Selain itu, faktor erupsi Gunung Sinabung, sebagai mana diketahui Sumatera Utara adalah salah satu penghasil tembakau, dan erupsi Gunung Kelud, dimana abunya merusak tanaman dalam jangka pendek akan menekan supplay tembakau yang baru berdampak dalam tiga tahun ke depan karena penyimpanan tembakau untuk produksi perlu didiamkan setidaknya dalam tiga tahun.

Tercatat harga tembakau rata-rata  kualitas sedang di pasar pada kisaran Rp 150.000 pada akhir 2013 lalu.

Perbandingan kinerja emiten rokok selama 3Q2013
Dari semua emiten rokok terlihat PT HM Sampoerna, Tbk (HMSP) dan PT Gudang Garam, Tbk (GGRM) masih menunjukkan kinerja fundamental yang cukup bertahan ditengah perlambatan industri rokok nasional.

Tercatat Sampoerna membukukan marjin laba bersih terbesar hingga 13,80% dibanding dengan semua kompetitor, selain itu, Sampoerna juga membukukan return on equity sebesar 78,62% dengan return on asset sebesar 37,17% atau yang terbaik diantara kompetitor.

Pertumbuhan penjualan Sampoerna juga masih sebesar 12,87% atau diatas industri rokok namun pertumbuhan laba bersih hanya 1,57%

Namun likuiditas Sampoerna sangat rendah dipasar dan terancam delisting jika tidak bisa memenuhi peraturan Bursa Efek tentang free float, tercatat saham beredar HMSP hanya 1,82% dari seluruh saham atau sebanyak 79,83 juta lembar saham.
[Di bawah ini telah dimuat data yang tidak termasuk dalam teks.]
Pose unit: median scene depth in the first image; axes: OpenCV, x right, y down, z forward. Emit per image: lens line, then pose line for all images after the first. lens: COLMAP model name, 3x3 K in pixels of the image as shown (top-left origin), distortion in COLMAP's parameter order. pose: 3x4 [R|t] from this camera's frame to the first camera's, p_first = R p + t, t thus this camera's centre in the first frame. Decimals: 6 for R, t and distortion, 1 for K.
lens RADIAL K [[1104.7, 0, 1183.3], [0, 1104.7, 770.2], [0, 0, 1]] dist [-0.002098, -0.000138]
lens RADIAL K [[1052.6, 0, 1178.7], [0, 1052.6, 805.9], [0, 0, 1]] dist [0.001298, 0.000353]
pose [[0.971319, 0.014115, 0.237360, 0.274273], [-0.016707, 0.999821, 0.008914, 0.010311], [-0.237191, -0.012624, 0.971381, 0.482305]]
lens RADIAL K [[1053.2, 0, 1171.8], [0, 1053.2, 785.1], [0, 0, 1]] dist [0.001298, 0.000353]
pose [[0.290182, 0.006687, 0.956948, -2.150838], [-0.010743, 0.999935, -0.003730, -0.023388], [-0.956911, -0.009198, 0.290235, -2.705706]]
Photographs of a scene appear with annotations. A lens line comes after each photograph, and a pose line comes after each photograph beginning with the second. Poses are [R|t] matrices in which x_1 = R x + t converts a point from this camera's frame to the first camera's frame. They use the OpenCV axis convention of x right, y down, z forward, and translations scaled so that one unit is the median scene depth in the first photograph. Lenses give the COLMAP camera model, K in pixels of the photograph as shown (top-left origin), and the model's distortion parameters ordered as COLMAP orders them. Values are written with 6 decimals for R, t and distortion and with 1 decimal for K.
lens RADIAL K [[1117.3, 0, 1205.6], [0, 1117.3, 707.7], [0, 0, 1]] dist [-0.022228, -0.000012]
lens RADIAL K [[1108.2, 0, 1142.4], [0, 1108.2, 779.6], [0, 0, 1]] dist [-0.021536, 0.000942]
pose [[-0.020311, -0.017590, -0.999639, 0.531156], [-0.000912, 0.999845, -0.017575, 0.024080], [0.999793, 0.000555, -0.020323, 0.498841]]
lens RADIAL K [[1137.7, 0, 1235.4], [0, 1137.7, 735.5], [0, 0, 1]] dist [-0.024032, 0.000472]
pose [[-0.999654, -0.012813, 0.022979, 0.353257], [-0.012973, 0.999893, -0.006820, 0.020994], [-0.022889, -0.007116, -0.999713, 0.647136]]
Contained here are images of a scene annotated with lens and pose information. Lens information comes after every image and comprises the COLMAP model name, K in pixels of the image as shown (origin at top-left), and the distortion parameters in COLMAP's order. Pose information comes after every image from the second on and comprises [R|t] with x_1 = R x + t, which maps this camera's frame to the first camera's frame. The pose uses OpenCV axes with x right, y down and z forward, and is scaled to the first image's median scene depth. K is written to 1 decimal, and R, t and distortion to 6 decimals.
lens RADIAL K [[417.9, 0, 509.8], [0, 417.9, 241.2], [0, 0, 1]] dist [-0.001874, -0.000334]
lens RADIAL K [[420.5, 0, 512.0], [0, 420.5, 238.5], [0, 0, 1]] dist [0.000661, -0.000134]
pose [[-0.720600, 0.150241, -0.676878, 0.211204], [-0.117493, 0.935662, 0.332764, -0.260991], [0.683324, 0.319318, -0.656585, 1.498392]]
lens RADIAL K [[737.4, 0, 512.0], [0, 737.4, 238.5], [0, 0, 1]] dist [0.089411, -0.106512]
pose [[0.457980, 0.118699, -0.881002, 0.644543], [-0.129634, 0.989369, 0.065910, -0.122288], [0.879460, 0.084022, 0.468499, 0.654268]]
Selain itu, price earnings ratio HMSP juga tinggi hingga 30,18 kali atau lebih tinggi dari rata-rata IHSG sebesar 16,1 kali.

Salah satu yang terbaik dari industri rokok adalah Gudang GaramTercatat Gudang Garam membukukan marjin laba bersih sebesar 8,09% dengan return on equity sebesar 14,28% atau masih diatas emiten rokok lain.

Pertumbuhan penjualan Gudang Garam juga yang tertinggi sebesar  12,41% atau diatas industri rokok secara keseluruhan sebesar 2% dan pertumbuhan laba bersih hingga 7,65% yang juga diatas rata-rata industri.

Dari sisi PER, Gudang Garam tercatat baru sebesar 19,42 kali atau hampir sama dengan PER IHSG sebesar 16,1 kali, sehingga dinilai masih cukup murah oleh pasar.

Meskipun kedua emiten rokok yang merupakan unggulan dipasar modal itu terancam seiring dengan melambatnya industri rokok di Indonesia.